References are validated at build time: every View/Control must resolve to a real view/input and be placed at most once.

Deploying and scaling

A single process needs nothing extra. To scale horizontally, set GOLIT_REDIS_URL and run N single-worker instances behind a sticky (session-cookie) load balancer — session state is worker-local by design, and Redis fans server-side invalidations across the fleet. A runnable podman/nginx stack lives in deploy/.
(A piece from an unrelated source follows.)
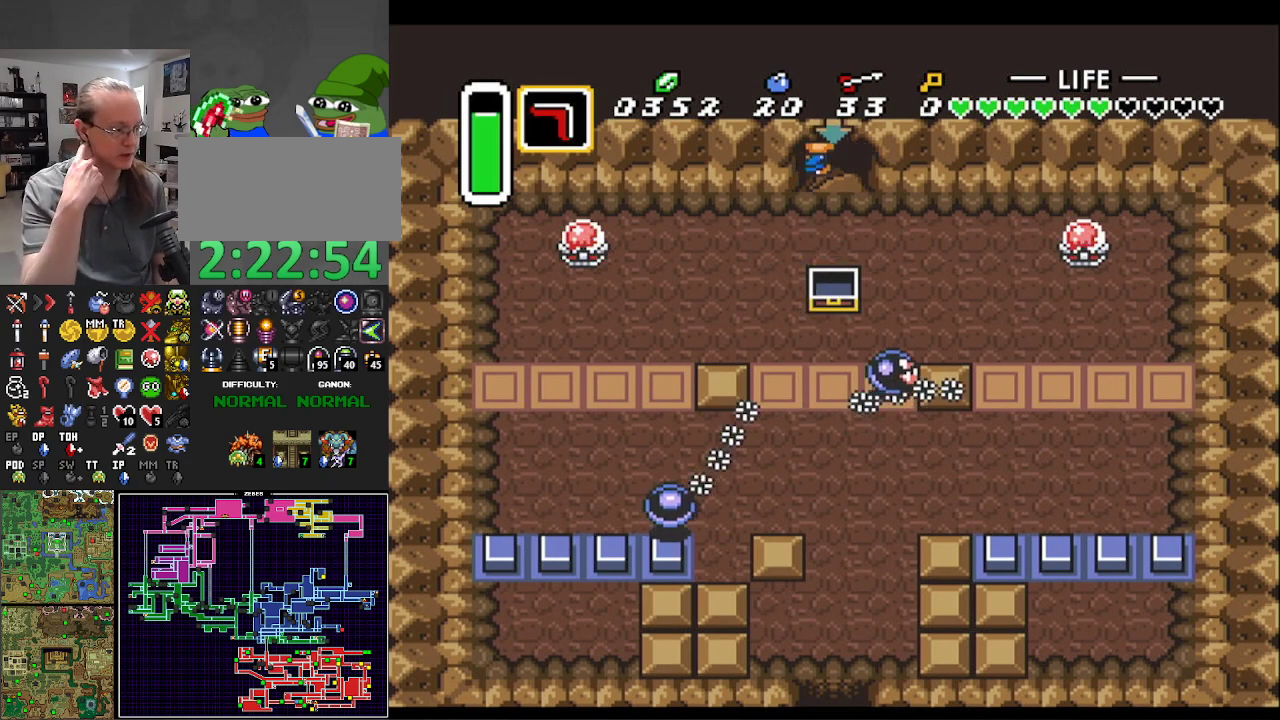
{"buttons": [], "events": []}
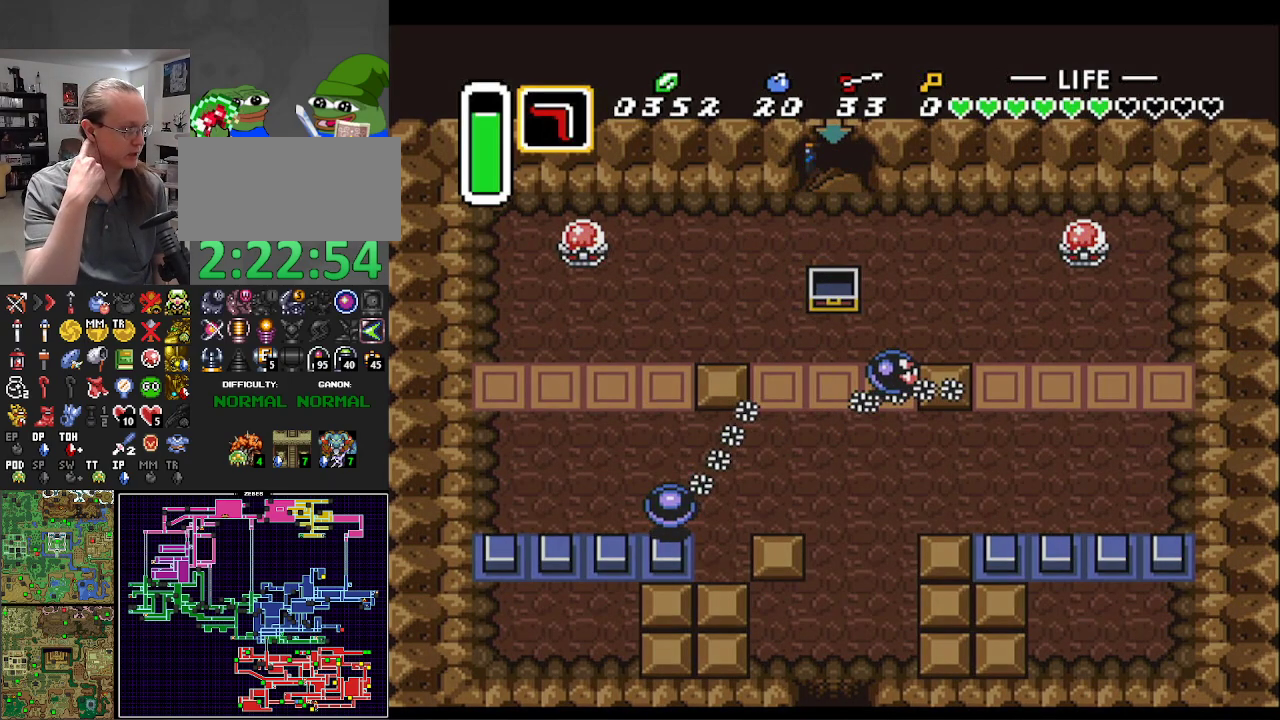
{"buttons": [], "events": []}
pip install "golit[redis]"
export GOLIT_REDIS_URL=redis://localhost:6379
golit run examples/sales_explorer/app.py

See DEPLOYMENT.md for the full topology and why uvicorn --workers can't provide session affinity.

Architecture

Tier Role Technology
0 Reactive kernel Rust + PyO3 (src/, golit._golit)
1 Orchestrator Litestar + SSE/Redis fan-out (golit.server)
2 Transport HTMX fragments; static SVG, interactive charts, native maps (golit.rendering)
3 Local shield Alpine.js (widget immediacy, tab state)

See project_scope.md for the full architecture and golit_benchmark.md for the benchmark methodology.

Status

v1.0.0 — first stable release (see the CHANGELOG).

Built end-to-end and green (17 cargo + 209 pytest, ruff + mypy clean): Rust kernel, reactive engine, rendering (static and interactive charts, native MapLibre maps, auto-rendered Great Tables), the golit.ui component library, page layout, DuckDB SQL nodes, GIS (vector maps + MVT vector tiles for large data; single-band, RGB-composite, tiled-COG raster maps; WhiteboxTools terrain; Earth Engine overlays; spatial SQL — golit.gis), Litestar server (POST + SSE), Redis pub/sub fan-out, multi-worker deployment, live polled sources (@app.poll), realtime WebSocket chat, video (server-side MJPEG streams + browser-camera CV), and audio (mic recorder), the benchmark harness (bench/, with measured Golit-vs-Dash results), and the examples.

Deferred: a standard-cloud-instance benchmark publication and the wider design suite in golit_pages/.

Development

make dev      # set up venv + build extension
make test     # cargo test + pytest
make lint     # ruff + mypy
make build    # release wheel

License

Golit is released under the Apache License 2.0. © 2026 Daniel Boadzie.